2012 hat der private, konfessionell und politisch neutrale Verein International Arab Film Festival Zurich (IAFFZ) gemeinsam mit dem Filmpodium der Stadt Zürich das Arab Film Festival Zurich gegründet, das seither alle zwei Jahre stattgefunden hat. Ziel des Festivals war es von Anbeginn, zum einen die Vielfalt des Filmschaffens arabischer Länder zu zeigen und zum andern eine Plattform für den kulturellen Austausch zu bieten, die einem Schweizer Publikum die Möglichkeit gibt, jenseits der Berichterstattung in den Medien und aus erster Hand zu erfahren, wie das Leben im arabischen Raum aussieht.

Podiumsgespräche

A Film School in Mosul
19. November 2022 | 14.00 Uhr

Filmschaffen in Jordanien
19. November 2022 | 18.15 Uhr

Filmschaffen im Libanon
25. November 2022 | 18.00 Uhr

Eine Plattform für engagiertes, arabisches Filmschaffen

Neben den Problemen des Alltags, klassischen Familiendramen und der Pandemie selbst thematisieren die Cineast:innen in ihren Dokumentar- und Spielfilmen auch den Kampf um Frauen- und LGBTQIA+-Rechte, die Migration nach Europa, die politische Radikalisierung von Randständigen und den Kampf gegen den IS; dabei wird die heutige Realität mit der Geschichte in Beziehung gesetzt und das Schicksal Palästinas im Zusammenhang mit dem arabischen Umfeld beleuchtet.

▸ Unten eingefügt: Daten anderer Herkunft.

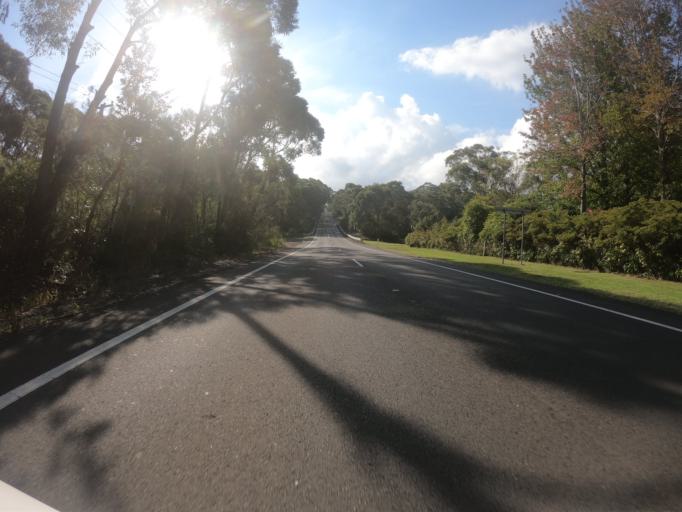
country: AU
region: New South Wales
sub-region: Wollongong
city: Helensburgh
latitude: -34.2141
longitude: 150.9768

Der Eröffnungsfilm | Daughters of Abdul-Rahman

Zainab, eine alternde Jungfer und Näherin, sorgt für ihren Vater, der allmählich senil wird. Eines Tages ist er plötzlich weg, und um ihn aufzuspüren, ruft sie ihre entfremdeten drei Schwestern zusammen, was alte Konflikte aufflammen lässt. Die gemeinsame Suche nach dem Vater wird zur Feuerprobe für seine
Töchter. Tragikomisches Kollektivporträt von vier Frauen, die verschiedene Facetten der jordanischen Gesellschaft verkörpern.

Jordanien und Libanon

Jordanien hat schon lange Hollywood und anderen westlichen Filmländern als Drehort gedient, selbst aber lange kaum eine einheimische Filmproduktion aufgebaut. Seit 2003 haben sich die Verhältnisse geändert und der cineastische Nachwuchs erlangt weltweit Anerkennung. Libanon ist nach Ägypten das wichtigste arabische Filmland, was den Umfang der Produktion angeht: Seit 1929 wird dort gedreht, und trotz Bürgerkrieg und Wirtschaftskrisen bringt das Land immer wieder neue Talente und überzeugende Filme hervor.

A Film School in Mosul

Im Februar 2022 gründeten die UNESCO und das belgische Theater NTGent (Künstlerischer Leiter: Milo Rau) im Rahmen des EU-finanzierten Projekts «Revive the Spirit of Mosul» eine Filmschule in der Stadt Mosul. In Zusammenarbeit mit Mosuls Institute of Fine Arts wurden 20 Student:innen von einem irakisch-belgischen Team von Filmdozierenden ausgebildet. Das Programm zeigt sechs Kurzfilme von einer neuen Generation vielversprechender irakischer Talente.